Considering health is quite literally the most important thing in your life (can't spend it when you're dead anyway unlike the Egyptian pharaohs) I do not understand why so many complain about the cost of healthcare.
But when you are twenty I suppose one sees health differently. When you are 60 and take a bunch of pills to keep yourself from dying it suddenly all makes sense...
At a certain point... how many hours of your life are you willing to spend working to extend your life by an average of 1 month / 500 waking hours?
If almost all of GDP was healthcare, with costs dramatically increasing with age, then that number climbs for each additional month and reaches into the thousands. I wouldn't make that trade, especially because I'd be spending so many of those hours in my early to mid life.
Cash spent on an activity does not reflect the time that it takes, doubly so if you were able to reduce the administrative layers involved in eg health insurance.
Ah, some stupid Silicon valley bullshit. Programming and many more things done there, is not work. Yeah, it looks like work, but it is not, it does not produce something necessary for biological living or education or life support. It is more like: I like reading, I read 18 h/day. OK, cool.

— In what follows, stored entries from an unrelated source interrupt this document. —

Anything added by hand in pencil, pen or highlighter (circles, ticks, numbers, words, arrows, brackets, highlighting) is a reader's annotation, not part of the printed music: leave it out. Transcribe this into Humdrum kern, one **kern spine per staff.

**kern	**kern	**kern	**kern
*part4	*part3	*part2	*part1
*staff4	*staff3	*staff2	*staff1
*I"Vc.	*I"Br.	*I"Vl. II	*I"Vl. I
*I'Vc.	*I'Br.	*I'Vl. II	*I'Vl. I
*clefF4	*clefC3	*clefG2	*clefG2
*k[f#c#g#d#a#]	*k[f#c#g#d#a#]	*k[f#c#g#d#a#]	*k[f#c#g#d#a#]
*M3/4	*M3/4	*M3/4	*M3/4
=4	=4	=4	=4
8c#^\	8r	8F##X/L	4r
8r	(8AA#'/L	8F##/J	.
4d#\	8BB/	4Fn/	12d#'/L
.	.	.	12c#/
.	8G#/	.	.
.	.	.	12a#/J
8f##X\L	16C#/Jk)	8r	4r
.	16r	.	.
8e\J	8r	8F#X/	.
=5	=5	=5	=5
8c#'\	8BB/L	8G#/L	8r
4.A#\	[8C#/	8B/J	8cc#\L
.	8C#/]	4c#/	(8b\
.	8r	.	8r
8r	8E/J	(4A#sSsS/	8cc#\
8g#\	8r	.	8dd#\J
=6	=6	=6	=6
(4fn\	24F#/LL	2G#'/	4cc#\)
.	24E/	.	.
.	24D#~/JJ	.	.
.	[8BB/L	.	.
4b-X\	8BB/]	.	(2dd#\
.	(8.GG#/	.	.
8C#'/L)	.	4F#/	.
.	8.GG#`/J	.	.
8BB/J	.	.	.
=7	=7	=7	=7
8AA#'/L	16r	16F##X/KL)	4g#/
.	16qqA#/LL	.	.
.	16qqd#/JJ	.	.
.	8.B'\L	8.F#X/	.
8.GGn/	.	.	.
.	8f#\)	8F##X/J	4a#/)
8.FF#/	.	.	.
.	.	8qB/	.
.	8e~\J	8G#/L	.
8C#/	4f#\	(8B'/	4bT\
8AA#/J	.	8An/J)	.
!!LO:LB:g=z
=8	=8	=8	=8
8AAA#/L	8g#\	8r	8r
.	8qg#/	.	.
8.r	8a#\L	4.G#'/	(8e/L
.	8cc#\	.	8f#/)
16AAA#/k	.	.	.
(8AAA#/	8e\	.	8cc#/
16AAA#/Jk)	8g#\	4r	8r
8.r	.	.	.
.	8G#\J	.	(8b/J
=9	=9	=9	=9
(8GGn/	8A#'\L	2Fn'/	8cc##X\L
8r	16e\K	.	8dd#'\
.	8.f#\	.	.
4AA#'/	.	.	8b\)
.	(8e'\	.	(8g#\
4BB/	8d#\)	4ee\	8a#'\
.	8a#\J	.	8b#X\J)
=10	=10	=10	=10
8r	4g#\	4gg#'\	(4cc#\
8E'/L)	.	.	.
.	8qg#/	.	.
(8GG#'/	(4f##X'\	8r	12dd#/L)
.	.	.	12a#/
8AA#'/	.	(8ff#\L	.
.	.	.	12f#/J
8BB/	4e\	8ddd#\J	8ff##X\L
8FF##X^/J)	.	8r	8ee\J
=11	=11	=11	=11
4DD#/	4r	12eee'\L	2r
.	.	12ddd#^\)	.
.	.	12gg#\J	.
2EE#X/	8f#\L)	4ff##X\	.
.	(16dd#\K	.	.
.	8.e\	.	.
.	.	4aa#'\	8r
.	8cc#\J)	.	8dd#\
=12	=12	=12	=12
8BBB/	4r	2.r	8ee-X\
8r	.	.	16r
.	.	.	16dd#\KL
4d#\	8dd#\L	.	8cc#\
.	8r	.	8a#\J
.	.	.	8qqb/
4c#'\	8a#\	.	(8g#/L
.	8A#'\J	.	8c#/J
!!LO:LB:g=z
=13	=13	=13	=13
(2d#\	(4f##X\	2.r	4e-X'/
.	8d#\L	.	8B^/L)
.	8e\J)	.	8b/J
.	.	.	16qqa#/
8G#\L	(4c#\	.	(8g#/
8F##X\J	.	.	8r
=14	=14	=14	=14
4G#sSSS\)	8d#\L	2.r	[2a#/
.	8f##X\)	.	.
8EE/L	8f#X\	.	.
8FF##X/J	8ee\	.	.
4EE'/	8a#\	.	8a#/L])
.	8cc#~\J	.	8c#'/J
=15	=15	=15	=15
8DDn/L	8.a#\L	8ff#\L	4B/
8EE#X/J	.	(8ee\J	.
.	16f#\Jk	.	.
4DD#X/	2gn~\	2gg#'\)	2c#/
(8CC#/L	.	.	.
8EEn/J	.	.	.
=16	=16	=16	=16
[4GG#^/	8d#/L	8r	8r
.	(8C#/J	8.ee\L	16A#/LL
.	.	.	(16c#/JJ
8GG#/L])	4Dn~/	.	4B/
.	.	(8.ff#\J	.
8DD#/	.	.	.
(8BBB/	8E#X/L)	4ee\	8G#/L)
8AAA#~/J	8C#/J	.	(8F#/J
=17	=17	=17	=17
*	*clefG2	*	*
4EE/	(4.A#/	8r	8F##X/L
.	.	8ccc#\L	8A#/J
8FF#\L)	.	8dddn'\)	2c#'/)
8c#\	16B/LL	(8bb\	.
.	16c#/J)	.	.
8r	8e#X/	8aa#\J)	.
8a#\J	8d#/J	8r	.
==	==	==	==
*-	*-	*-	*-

Work is something that is done to reproduce life. Programming, reading, is not work, it is life activity itself, do it as you like.
Example 2: it does make sense to optimize biologically needed production. But it does not make really sense to optimize life activity. I like cycling, I measure my performance, but I'm ok that some people cycle just for fun.
Yes, I too think that GDP growth goal is not very compatible with sustainable production. But not to the point where you have less kinds of food.
But the main problem I think is: there is no option to work less. Lets say you want to consume less, what will you do with your money, throw away? So I think that the workday should be reduced.
I think there is a contradiction: on one hand, consumption should be reduced for sustainable production. But I have not heard anything on reducing the work time. I do not think that there can be a consensus that asks to work more for less.
It is not possible for some type of workers, who already work 12 h/day and have no savings.
Something should change in what work is, how production is organized and profit is produced or I do not see how else this contradiction can be resolved.
The work can be organized by reducing work time (workday) to produce all there is necessary for biological living. Say 4 h workday (see productivity growth on why this is possible), no wage cut, at production factors, construction, food, etc. This 4 hour workday will be enough for some good level of living. And everything else can be produced somehow else, not as work. Then it will not be necessary to keep production of some object only for the sake of paying for a house, thus consumption will slightly lower but work day will lower, too.